Nog steeds gaat er in het Vlaamse onderwijs te veel energie en talent verloren. Heel wat jongeren verlaten het secundair onderwijs vroegtijdig en zonder een diploma. Maar waarom haken ze af? Geen betere manier om het te weten te komen dan het aan de jongeren te vragen. Dat is wat de Ierse onderzoekers Byrne en Smyth (in hun ophefmakende rapport ‘No Way Back?’) deden in hun studie naar vroegtijdig schoolverlaten. Ze volgden meer dan 1000 leerlingen tijdens hun loopbaan in het secundair onderwijs aan de hand van jaarlijkse vragenlijsten; 184 haakten vroegtijdig af en werden door de onderzoekers gecontacteerd. Met 25 van hen werden diepte-interviews uitgevoerd. De interviews zijn pakkend en soms ronduit verscheurend. Dit zijn de belangrijkste tendensen die uit het onderzoek kwamen:
- De meeste leerlingen haken af omdat ze allerlei negatieve ervaringen op school opstapelen. Vaak voelen ze zich afgekeurd, ‘opgegeven’, of verworpen door de leerkrachten en directie. Velen van hen ontwikkelen baldadig en opstandig gedrag nadat de relatie met hun leerkrachten is verstoord geraakt. Ze hebben het gevoel dat de leerkrachten lage verwachtingen over hen koesteren, niet in hen geloven, hen als minderwaardig behandelen.
- Opvallend is dat voor velen van hen het gevoel van afgekeurd zijn en falen al heel vroeg, zelfs reeds in het basisonderwijs start. Zo stapelen de negatieve gevoelens zich geleidelijk op tot de emmer overloopt. Met andere woorden, vroegtijdig schoolverlaten is zelden een beslissing die plots wordt genomen; het is eerder het eindpunt van een proces dat al heel lang aansleept.

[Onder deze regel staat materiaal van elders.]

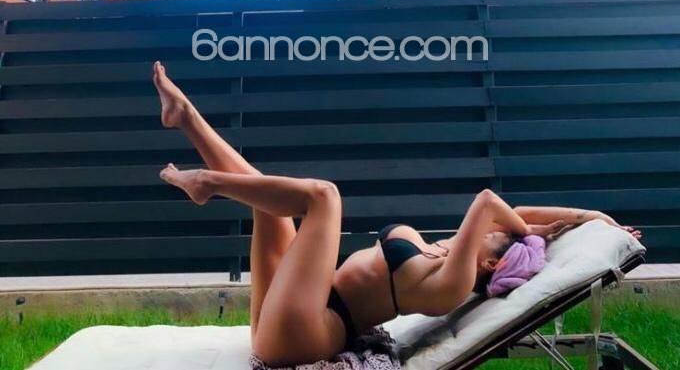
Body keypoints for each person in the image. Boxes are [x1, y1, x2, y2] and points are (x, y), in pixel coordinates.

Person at [152, 61, 641, 368]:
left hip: (304, 334)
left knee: (324, 197)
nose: (496, 230)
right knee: (272, 208)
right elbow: (514, 214)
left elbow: (490, 202)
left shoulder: (453, 283)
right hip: (288, 320)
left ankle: (208, 183)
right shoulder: (451, 254)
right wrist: (588, 215)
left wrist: (526, 233)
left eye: (499, 238)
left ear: (493, 262)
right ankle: (187, 117)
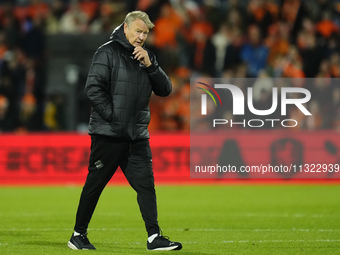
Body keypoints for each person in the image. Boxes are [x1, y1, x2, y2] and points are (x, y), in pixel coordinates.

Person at [67, 11, 182, 251]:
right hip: (109, 135)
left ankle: (154, 237)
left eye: (145, 33)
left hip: (137, 136)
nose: (141, 37)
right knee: (95, 185)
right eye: (138, 31)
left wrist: (151, 65)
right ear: (126, 28)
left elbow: (166, 89)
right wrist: (113, 117)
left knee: (146, 186)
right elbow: (92, 89)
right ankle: (78, 235)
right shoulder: (106, 52)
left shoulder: (146, 57)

- Veel hangt af van hoe scholen met de negatieve ervaringen van de leerlingen omgaan: als schoolteams de leerlingen systematisch als minderwaardig behandelen, komen de leerlingen sneller in een negatieve spiraal terecht. Het schoolklimaat – en de relaties tussen leerkrachten en leerlingen – zijn van levensbelang. Opvallend is dat onderwijssystemen en scholen die met strakke niveaugroepen werken, sneller negatieve gevoelens van minderwaardigheid bij de leerlingen in de ‘zwakste groepen’ aanwakkeren: als de leerkrachtverwachtingen dalen voor de leerlingen in de ‘laagste niveaugroepen’, versterkt dat het gevoel van falen bij de leerlingen.
- Ook negatieve ervaringen met klasgenoten en een moeilijke thuissituatie dragen bij tot de negatieve spiraal en het gevoel van niet thuishoren op de school.

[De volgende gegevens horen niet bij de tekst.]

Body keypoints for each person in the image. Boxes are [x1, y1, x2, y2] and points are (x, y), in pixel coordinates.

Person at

- De aantrekkingskracht van de arbeidsmarkt (en het vooruitzicht om geld te verdienen) heeft invloed op sommige jongeren, maar die invloed wordt pas echt belangrijk als de negatieve gevoelens op school beginnen door te wegen.
- De meeste jongeren hadden gesprekken met hun ouders over hun negatieve gevoelens en hun plannen om de school te verlaten vooraleer ze de cruciale stap zetten. De ouders stribbelden heel vaak tegen, maar dat had niet altijd het gewenste effect.
- Kinderen van laaggeschoolde ouders en jongens zijn oververtegenwoordigd in de groep van de vroegtijdige schoolverlaters. In scholen met een sociaal en cultureel gemengde leerlingpopulatie is de proportie van vroegtijdig schoolverlaten lager.
In hun aanbevelingen pleiten de onderzoekers voor een positief schoolklimaat met veel aandacht voor persoonlijke relaties tussen leerkracht en leerlingen. Hun studie “points to aspects of school process, including active teaching methods, flexible ability grouping and positive school climate, which enhance student engagement in learning, an engagement in learning which can serve to promote both retention and achievement equally.” In termen van duurzaam onderwijs: scholen moeten actief zoeken naar manieren om de energie die jongeren voor leren hebben, aan te wakkeren en om te zetten in positieve leerervaringen. Dat levert immers nieuwe positieve energie voor leren. Activerende leermethoden, flexibele groeperingsvormen die zich aanpassen aan het leerproces van de leerling, en een positief schoolklimaat kunnen het cruciale verschil maken tussen schoolverlaten (en ‘school haten’, zoals sommige geïnterviewde leerlingen het uitdrukken) en schoolsucces.